+++ Page excerpt +++

Item 3.   Incorporation of Documents by Reference

     The following documents are incorporated by reference into this
Registration Statement:

          a.   Annual Report on Form 10-K of Planar Systems, Inc. (the
"Company") for the fiscal year ended September 24, 1999 (the "Annual Report")
filed with the Securities and Exchange Commission (the "SEC") on December 23,
1999 and Amendment No. 1 to the Annual Report filed with the SEC on March 29,
2000.

          b.   Quarterly Report on Form 10-Q for the quarter ended December 31,
1999 filed with the SEC on February 14, 2000 and Quarterly Report on Form 10-Q
for the quarter ended March 31, 2000 filed with the SEC on May 15, 2000.

          c.   Registration Statement on Form 8-A of the Company filed with the
SEC on December 6, 1993.

          d.   All documents filed by the Company with the SEC pursuant to
Sections 13(a), 13(c), 14 and 15(d) of the Securities Exchange Act of 1934 (the
"Exchange Act") after the date of this Registration Statement and before the
date of filing of a post-effective amendment to this Registration Statement
stating that all securities offered have been sold or which deregisters all
securities then remaining unsold.

Item 4.   Description of Securities

     Not applicable.

Item 5.   Interests of Named Experts and Counsel

     Not applicable.

+++ Record set +++

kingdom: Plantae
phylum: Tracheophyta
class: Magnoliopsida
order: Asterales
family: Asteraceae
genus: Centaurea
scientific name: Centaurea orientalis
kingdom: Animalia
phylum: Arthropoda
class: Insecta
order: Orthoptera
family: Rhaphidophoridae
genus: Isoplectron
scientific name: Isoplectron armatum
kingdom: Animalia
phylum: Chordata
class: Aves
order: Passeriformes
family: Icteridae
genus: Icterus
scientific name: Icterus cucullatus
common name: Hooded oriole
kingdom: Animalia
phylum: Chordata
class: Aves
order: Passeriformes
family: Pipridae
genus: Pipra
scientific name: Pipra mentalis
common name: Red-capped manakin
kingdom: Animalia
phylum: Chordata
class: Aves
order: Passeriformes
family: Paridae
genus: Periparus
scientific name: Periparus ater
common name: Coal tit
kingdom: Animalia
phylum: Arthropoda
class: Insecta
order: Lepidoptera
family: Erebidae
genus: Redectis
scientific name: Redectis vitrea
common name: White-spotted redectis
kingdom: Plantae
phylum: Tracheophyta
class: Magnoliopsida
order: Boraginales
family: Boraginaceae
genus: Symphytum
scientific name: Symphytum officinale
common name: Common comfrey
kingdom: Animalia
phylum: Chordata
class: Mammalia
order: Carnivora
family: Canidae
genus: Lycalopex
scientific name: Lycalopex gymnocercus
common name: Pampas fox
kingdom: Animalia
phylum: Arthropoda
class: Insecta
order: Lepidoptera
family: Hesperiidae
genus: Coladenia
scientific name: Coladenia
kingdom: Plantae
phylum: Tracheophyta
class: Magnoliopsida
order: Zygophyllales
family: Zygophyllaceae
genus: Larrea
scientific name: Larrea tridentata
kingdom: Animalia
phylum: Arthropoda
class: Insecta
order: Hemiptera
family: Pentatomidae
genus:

+++

Stated goal: Print the passage of the registration statement excerpt above that starts at "filed with the Securities" and ends at "December 6, 1993.".

Solved problem:
filed with the Securities and Exchange Commission (the "SEC") on December 23,
1999 and Amendment No. 1 to the Annual Report filed with the SEC on March 29,
2000.

          b.   Quarterly Report on Form 10-Q for the quarter ended December 31,
1999 filed with the SEC on February 14, 2000 and Quarterly Report on Form 10-Q
for the quarter ended March 31, 2000 filed with the SEC on May 15, 2000.

          c.   Registration Statement on Form 8-A of the Company filed with the
SEC on December 6, 1993.